── Text

Apart from FHA, access to low downpayment loans all but
evaporated for home purchase loans in the wake of the Great Recession and
remained tight in 2012. FHA estimates that in the first quarter of 2009 it
supplied 89 percent of purchase loans with downpayments of 5 percent or
less. Even in the first quarter of 2012, it commanded an 83 percent share. And
FHA supplied more than half of purchase loans with downpayments of 10 percent
or less in the first quarter of 2012.
Indeed, FHA has played an outsized role in the home purchase
market, largely as a result of its willingness to take on low downpayment loans
and at lower credit scores than Fannie Mae, Freddie Mac, or conventional lenders without
FHA insurance. While FHA scaled up both its refinance and its home purchase
loan endorsements to fill the void left by the exit of lenders willing to lend
without a government guarantee after the housing bubble burst, FHA supplied just
13 percent of refinance loans originated in 2010 but nearly half (48 percent to
be more precise) of home purchase loans (net of manufactured homes).

────

[Given request 1]
Answer these from the text on FHA lending:
(a) What share of purchase loans with downpayments of 5 percent or less did FHA supply in the first quarter of 2009?
(b) What share of refinance loans originated in 2010 came from FHA?
(c) What share of home purchase loans, net of manufactured homes, did FHA supply in 2010?
[Given request 2]
According to the text on FHA lending, why has FHA played an outsized role in the home purchase market? Explain in one to three sentences.
[Given request 3]
Carry on the text on FHA lending from where it stops.
The listing after this text has no role here.

── Stored data

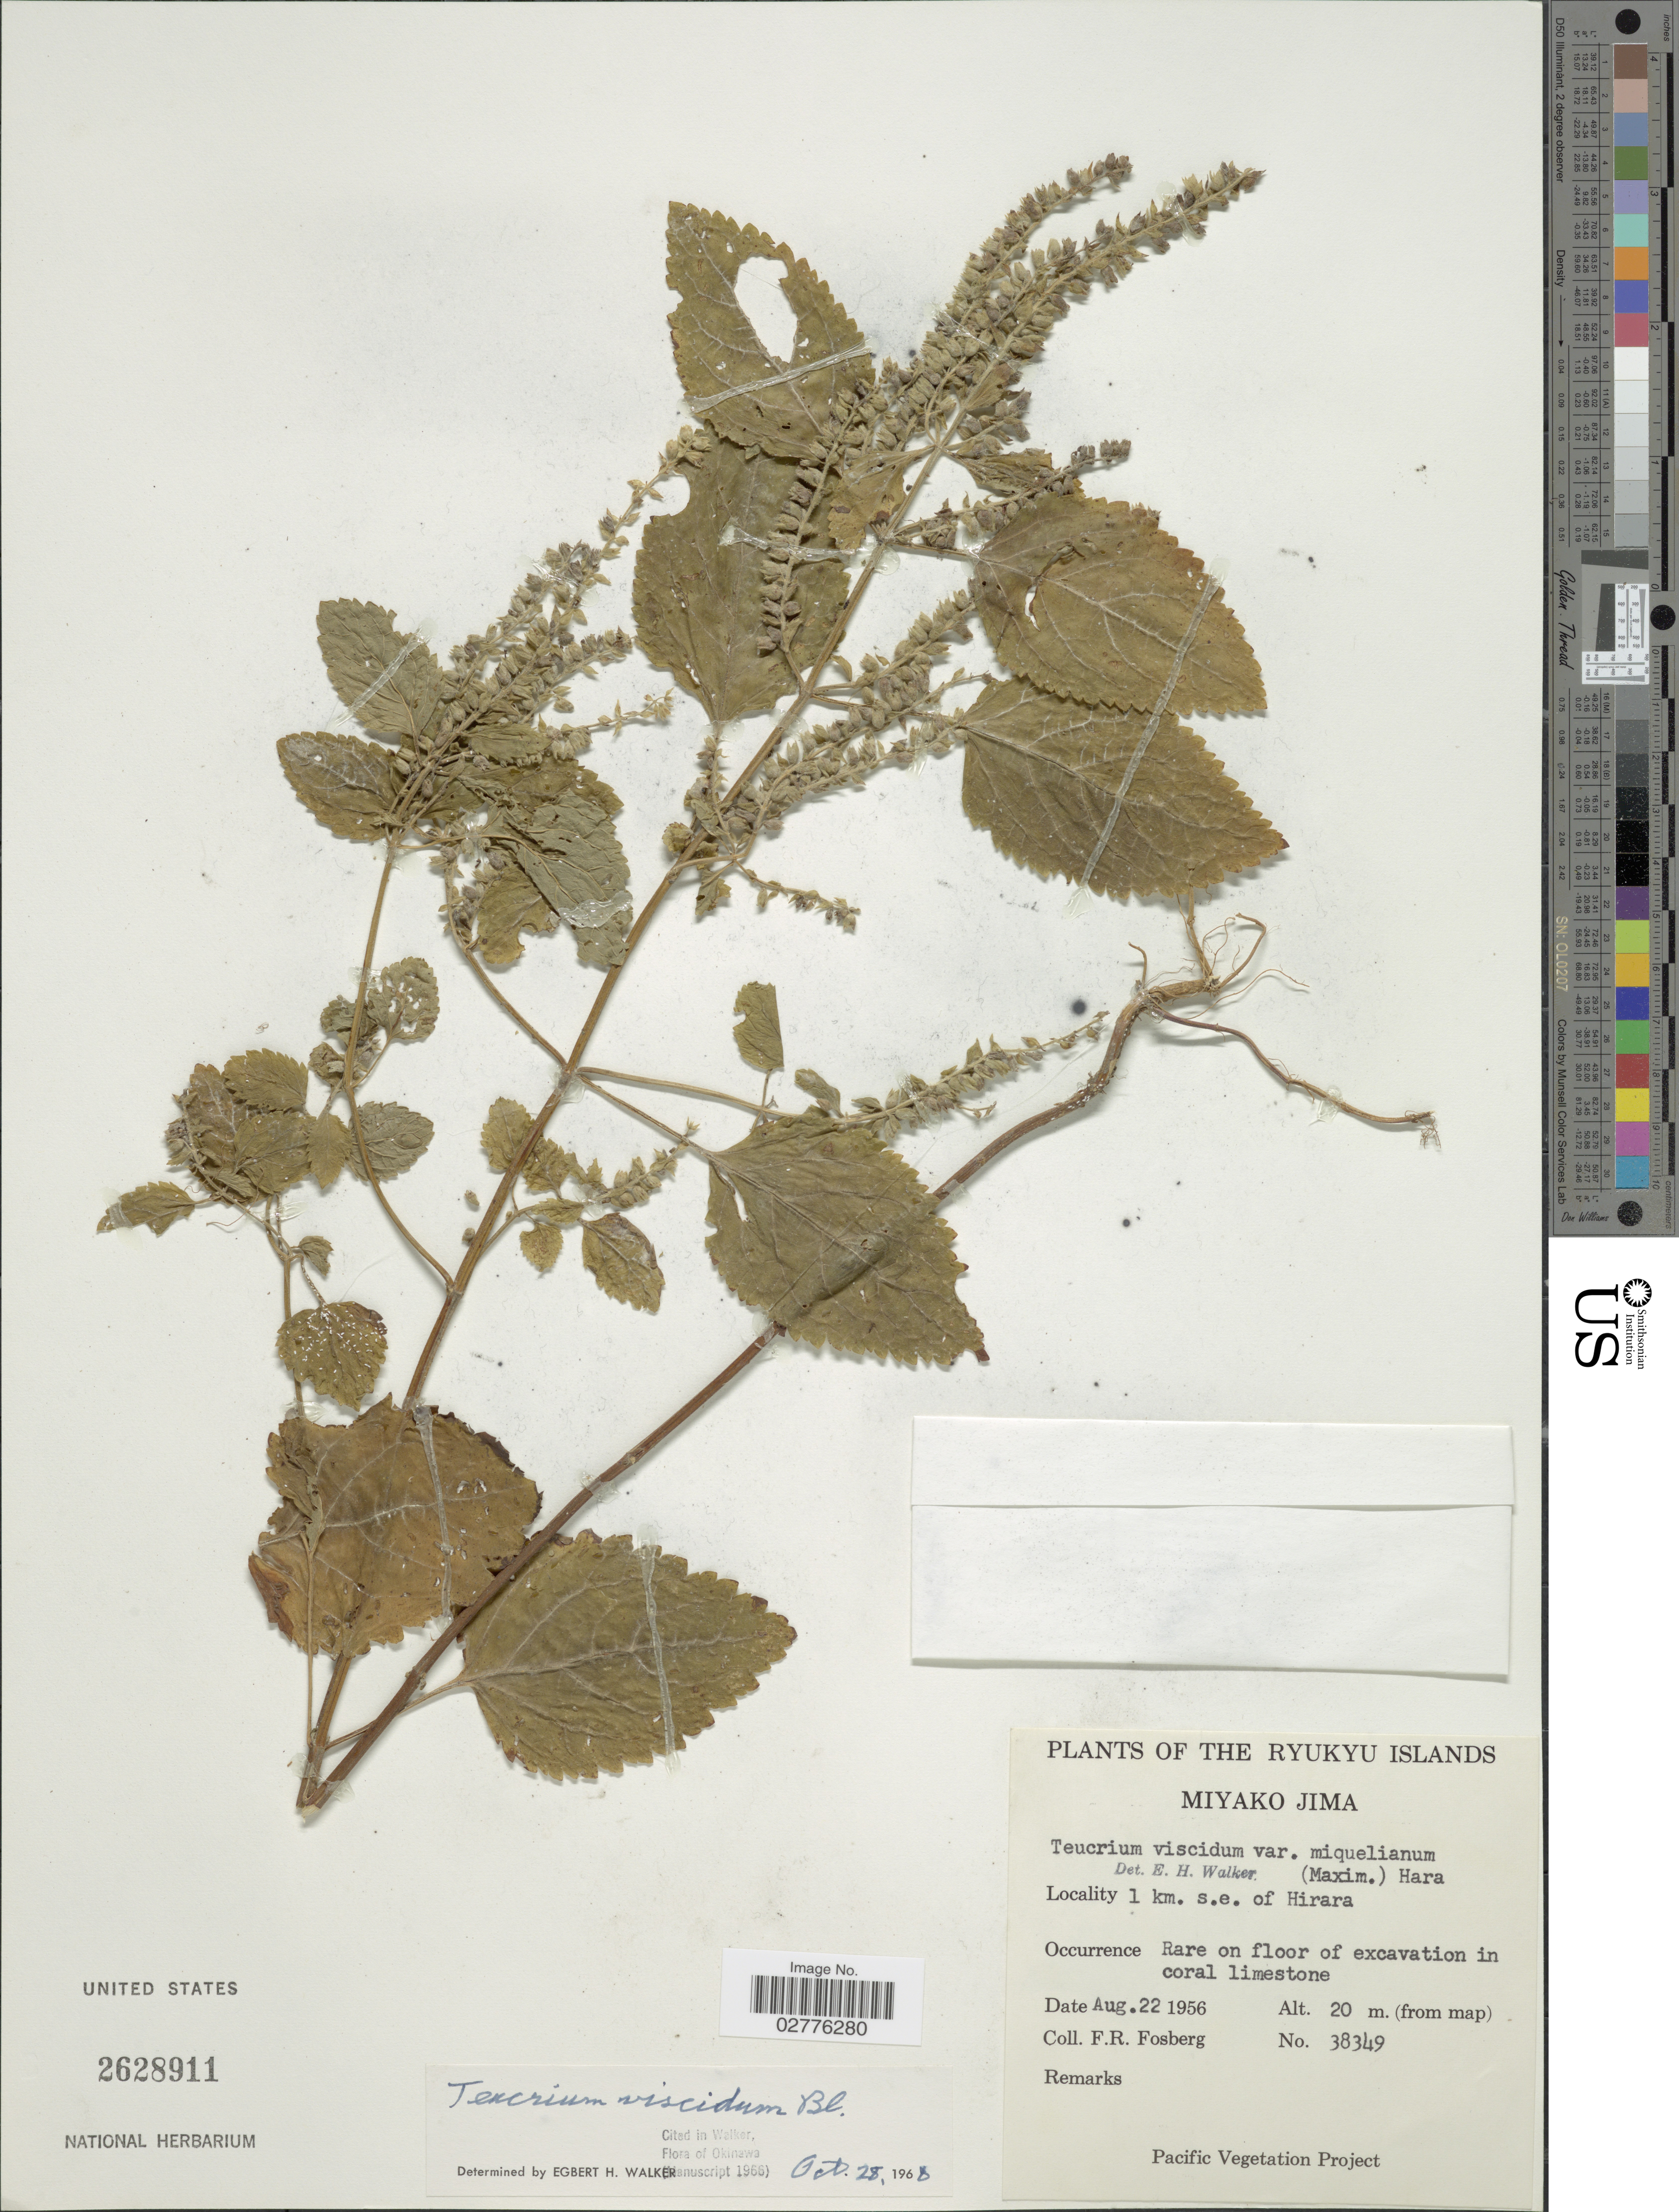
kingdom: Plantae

────

[Exercise answer 1]
(a) 89 percent
(b) 13 percent
(c) 48 percent

[Exercise answer 2]
FHA's outsized role comes largely from its willingness to take on low downpayment loans. It also accepts lower credit scores than Fannie Mae, Freddie Mac, or conventional lenders without FHA insurance.

[Exercise answer 3]
As important as FHA has been for home purchasers more generally,
it has been especially so for low-income home purchasers, minority home
purchasers, and those buying in low-income or predominantly minority census
tracts. For example, in 2010 government
backed loans (which are mostly FHA) accounted for roughly two thirds of home
purchase loans in low-income and mostly minority neighborhoods. But home purchasers outside of low income and
mostly minority tracts relied on FHA as well, though to a lesser degree (click chart to enlarge).
Notes: Federally backed loans include FHA/VA and USDA
Rural Housing loans. Loans include owner-occupied purchase loans and exclude
manufactured housing. Low-/moderate-/high-income neighborhoods are census
tracts with a median family income less than 80%/80-120%/more than 120% of area
median. Minority/mixed/white neighborhoods are census tracts with a minority
share of more than 50%/10-50%/less than 10%. Source: JCHS tabulations of 2010 Home Mortgage
Disclosure Act data.
And it is not just FHA’s role in allowing a recovery in home
sales that has elevated its importance since it was called upon to play the
historic mission it was created to serve.
Unlike single-family building which has only started to revive in
earnest, multifamily construction increased by 54 percent in 2011 and is on
track to increase by another 40 percent in 2012. In the 12-month period
coinciding with the 2011 fiscal year in which FHA endorsed loans for the
construction of about 30,000 units in multifamily (5+ unit) buildings, construction
was started on 143,000 such multifamily units. That same fiscal year, FHA
endorsed loans for the purchase or refinance of another 146,000 multifamily
apartments, providing needed liquidity to the market.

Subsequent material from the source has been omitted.